- _Assigned task_
Skip the pictures and write out, word for word, the lines below from the one with "left shoulder: (295, 443)" through the one with "left shoulder: (590, 388)", inclusive.
BEGIN Records for the exercise
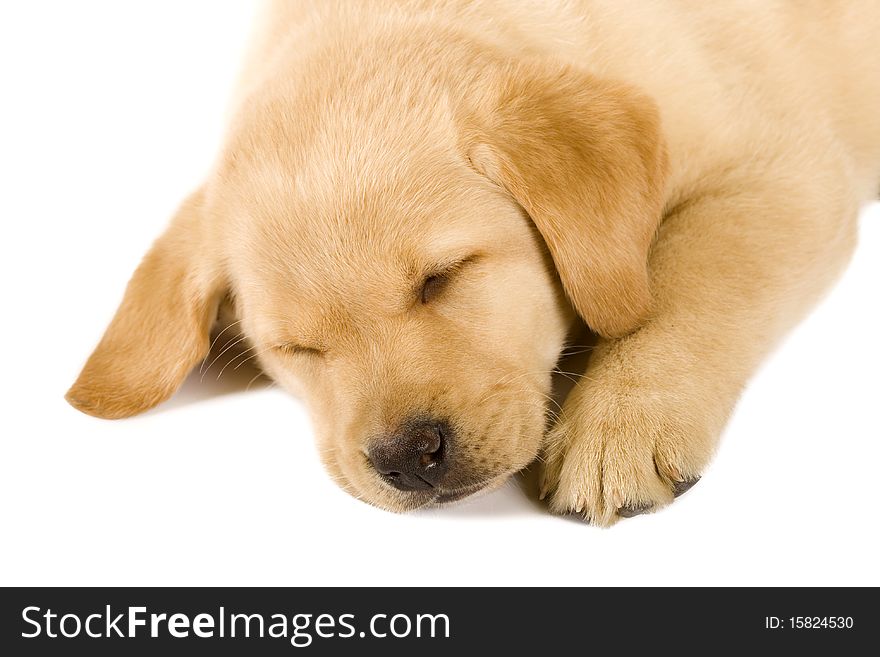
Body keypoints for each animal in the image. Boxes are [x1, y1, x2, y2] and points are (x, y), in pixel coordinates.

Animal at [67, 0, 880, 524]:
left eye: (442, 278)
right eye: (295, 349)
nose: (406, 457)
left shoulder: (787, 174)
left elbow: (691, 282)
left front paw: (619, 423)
END Records for the exercise
BEGIN Records for the exercise
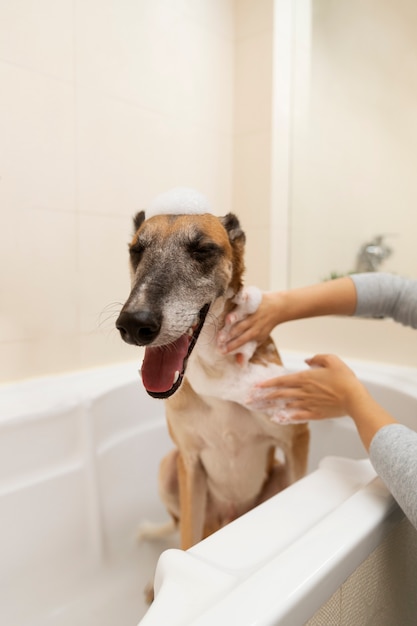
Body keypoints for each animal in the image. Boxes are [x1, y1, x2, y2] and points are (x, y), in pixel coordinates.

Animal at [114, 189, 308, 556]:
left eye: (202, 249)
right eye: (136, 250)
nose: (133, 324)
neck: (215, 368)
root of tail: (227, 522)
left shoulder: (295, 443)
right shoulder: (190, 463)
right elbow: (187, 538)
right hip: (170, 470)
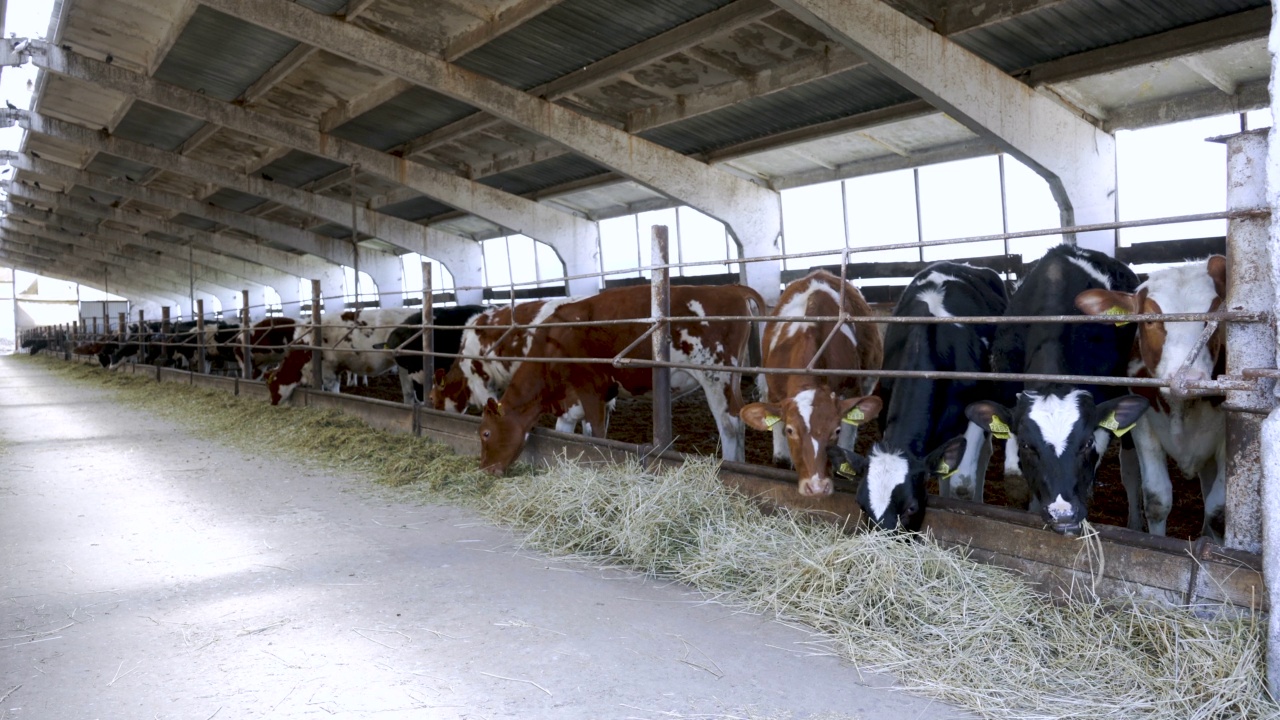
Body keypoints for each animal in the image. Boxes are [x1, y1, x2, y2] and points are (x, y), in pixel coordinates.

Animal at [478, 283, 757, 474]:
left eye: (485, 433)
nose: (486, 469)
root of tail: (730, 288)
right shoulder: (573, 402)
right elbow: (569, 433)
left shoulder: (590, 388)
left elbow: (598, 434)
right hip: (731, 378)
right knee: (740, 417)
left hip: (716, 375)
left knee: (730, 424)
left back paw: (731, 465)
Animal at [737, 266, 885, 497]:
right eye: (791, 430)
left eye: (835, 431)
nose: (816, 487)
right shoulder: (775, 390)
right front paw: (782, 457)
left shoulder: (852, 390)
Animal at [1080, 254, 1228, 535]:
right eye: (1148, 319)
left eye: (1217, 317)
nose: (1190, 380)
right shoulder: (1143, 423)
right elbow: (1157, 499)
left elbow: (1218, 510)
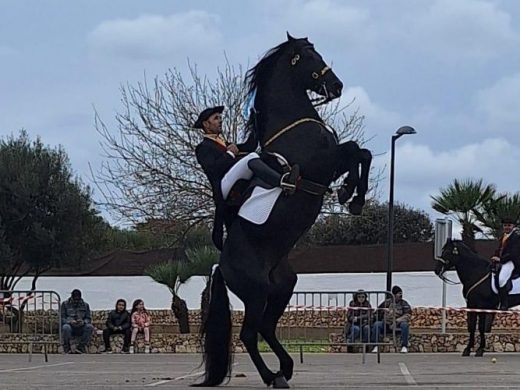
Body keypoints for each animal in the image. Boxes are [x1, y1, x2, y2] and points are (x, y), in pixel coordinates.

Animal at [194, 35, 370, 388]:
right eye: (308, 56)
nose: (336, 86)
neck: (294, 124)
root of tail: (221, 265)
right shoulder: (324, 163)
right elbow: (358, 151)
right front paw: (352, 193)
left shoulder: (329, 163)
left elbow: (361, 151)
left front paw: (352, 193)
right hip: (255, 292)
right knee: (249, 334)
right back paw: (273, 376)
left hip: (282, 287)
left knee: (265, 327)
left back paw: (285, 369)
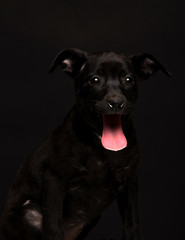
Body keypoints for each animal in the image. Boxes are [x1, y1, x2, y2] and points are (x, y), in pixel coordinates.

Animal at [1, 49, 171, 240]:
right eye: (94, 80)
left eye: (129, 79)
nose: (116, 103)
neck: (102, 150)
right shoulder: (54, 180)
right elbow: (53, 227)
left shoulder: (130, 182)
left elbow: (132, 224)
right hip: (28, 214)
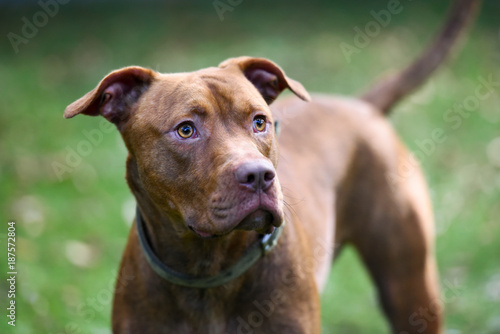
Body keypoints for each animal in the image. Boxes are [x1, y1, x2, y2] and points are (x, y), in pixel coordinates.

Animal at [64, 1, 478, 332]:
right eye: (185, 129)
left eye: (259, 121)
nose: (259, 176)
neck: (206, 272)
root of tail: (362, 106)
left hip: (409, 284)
END Records for the exercise
BEGIN Records for the exercise
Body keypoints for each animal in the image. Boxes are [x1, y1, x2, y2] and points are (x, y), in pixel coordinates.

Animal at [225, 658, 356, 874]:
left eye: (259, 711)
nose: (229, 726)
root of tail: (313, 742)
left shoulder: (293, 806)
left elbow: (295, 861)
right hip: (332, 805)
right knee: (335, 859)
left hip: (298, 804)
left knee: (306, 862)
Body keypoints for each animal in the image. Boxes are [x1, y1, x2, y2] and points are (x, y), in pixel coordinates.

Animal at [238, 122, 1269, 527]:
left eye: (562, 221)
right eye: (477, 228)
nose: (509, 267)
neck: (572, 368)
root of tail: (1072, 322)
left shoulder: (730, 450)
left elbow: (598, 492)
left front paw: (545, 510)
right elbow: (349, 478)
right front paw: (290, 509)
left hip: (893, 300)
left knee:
END Records for the exercise
- _Output for this task_
left shoulder: (295, 443)
right shoulder: (190, 463)
right elbow: (187, 538)
right hip: (170, 470)
Body keypoints for each animal in the image. Boxes are [x1, y1, x2, y2] and points are (x, y), in pixel coordinates.

Animal at [478, 283, 757, 474]:
left eye: (485, 433)
nose: (486, 469)
root of tail: (730, 288)
right shoulder: (573, 402)
right elbow: (569, 433)
left shoulder: (590, 388)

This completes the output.